KUALA LUMPUR, Dec 16 — In a rare display of transparency, Attorney-General (A-G) Tan Sri Abdul Gani Patail volunteered today to show his bank accounts to Rafizi Ramli after the opposition lawmaker accused him of accepting money in a deal that saw Malaysia lose its stake in Pulau Batu Puteh to Singapore.
The first-term Pandan MP had earlier today said he will seek help from Hong Kong’s graftbusters to investigate Abdul Gani for bribery over the 2007 landmark loss of the island that lies between the waters of the nation’s southernmost state of Johor and the republic that had once been part of Malaysia.
“I am prepared to give YB Rafizi the letter of authority if he wants to check my bank accounts in any country including Hong Kong about the millions of dollars that had purportedly been deposited into my account as a bribe in the overlapping claim on Pulau Batu Putih at the International Court of Justice.
“He can come to my office at any time to get the letter,” Abdul Gani was quoted saying by state news wire Bernama.

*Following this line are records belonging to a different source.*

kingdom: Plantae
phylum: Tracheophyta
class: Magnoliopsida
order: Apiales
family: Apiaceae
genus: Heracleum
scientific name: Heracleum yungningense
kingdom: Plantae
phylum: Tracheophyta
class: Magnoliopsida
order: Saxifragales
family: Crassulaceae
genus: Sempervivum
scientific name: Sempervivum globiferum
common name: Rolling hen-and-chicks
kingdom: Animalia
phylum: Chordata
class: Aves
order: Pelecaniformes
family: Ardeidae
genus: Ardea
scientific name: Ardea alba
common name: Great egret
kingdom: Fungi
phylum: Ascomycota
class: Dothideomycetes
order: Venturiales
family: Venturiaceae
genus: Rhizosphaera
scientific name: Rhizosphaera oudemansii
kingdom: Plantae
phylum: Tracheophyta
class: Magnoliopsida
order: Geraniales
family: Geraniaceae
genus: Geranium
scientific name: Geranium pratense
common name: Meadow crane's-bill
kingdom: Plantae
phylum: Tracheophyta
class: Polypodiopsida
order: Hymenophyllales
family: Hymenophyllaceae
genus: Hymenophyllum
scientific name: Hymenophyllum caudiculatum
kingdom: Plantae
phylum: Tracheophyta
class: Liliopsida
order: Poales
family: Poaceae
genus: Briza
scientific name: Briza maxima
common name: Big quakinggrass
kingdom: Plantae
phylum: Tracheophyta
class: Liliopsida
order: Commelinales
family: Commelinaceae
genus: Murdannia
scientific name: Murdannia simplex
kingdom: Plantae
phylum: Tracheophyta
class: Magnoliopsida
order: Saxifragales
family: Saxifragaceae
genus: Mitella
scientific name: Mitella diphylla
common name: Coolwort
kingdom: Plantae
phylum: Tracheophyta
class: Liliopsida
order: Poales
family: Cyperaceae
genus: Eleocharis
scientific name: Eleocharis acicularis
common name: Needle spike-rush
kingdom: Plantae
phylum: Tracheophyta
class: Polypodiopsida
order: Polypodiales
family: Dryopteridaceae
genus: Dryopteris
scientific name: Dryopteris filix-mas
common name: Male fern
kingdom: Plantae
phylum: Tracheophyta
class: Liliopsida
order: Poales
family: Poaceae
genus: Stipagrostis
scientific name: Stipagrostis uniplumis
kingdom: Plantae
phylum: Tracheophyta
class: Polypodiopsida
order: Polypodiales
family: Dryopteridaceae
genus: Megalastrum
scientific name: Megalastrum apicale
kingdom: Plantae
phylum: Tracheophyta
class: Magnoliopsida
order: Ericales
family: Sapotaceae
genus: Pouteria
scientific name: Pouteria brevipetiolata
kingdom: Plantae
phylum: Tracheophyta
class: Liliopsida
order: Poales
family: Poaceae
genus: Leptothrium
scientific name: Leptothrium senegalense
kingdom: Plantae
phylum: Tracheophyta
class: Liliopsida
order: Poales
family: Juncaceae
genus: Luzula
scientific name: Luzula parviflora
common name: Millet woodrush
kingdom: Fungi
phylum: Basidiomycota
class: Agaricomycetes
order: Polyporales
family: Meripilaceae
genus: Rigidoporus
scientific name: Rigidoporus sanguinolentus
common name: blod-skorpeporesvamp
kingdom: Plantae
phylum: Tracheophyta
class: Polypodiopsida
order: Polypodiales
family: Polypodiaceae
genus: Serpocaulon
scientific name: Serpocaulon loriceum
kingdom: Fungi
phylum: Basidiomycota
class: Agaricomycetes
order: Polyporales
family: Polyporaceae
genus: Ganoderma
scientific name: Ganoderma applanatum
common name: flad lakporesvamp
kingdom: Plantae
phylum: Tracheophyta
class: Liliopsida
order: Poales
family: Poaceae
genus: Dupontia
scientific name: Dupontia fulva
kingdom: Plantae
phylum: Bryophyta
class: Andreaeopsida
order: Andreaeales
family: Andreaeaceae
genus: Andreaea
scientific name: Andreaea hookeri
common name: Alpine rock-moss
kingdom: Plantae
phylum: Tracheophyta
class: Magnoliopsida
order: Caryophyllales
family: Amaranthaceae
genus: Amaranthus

In a terse statement to the national news agency, the A-G said he had been following media reports on the allegations against him.
Rafizi, who has gained a reputation as PKR’s “expose man”, had launched a crusade against the A-G following recent revelations by former Kuala Lumpur Crime Investigation Department chief Datuk Mat Zain Ibrahim in his 31-page statutory declaration sent to the Prime Minister’s Office on October 9.
In it, Mat Zain also defended his earlier allegation that Abdul Gani had intentionally lost the territorial dispute case, which was heard at the International Court of Justice in 2007.
Mat Zain had quoted prominent Umno lawyer Tan Sri Muhammad Shafee Abdullah as saying, “You will not believe your eyes if you were to see the amount of cash that was transferred into Gani’s account in Hong Kong.”
Shafee has since distanced himself from Mat Zain’s allegations, rejecting the remarks in his affidavit-in-reply for the government’s appeal against the sodomy acquittal of Datuk Seri Anwar Ibrahim last week.
Pulau Batu Puteh, or Pedra Branca as it is now known, was a disputed island claimed by Malaysia and Singapore since 1979, when Malaysia published a map indicating the island to be within the country’s territory.
This led to a nearly three-decade dispute with Singapore that was finally ended when the island was ruled to be Singaporean territory by the International Court of Justice in 2008.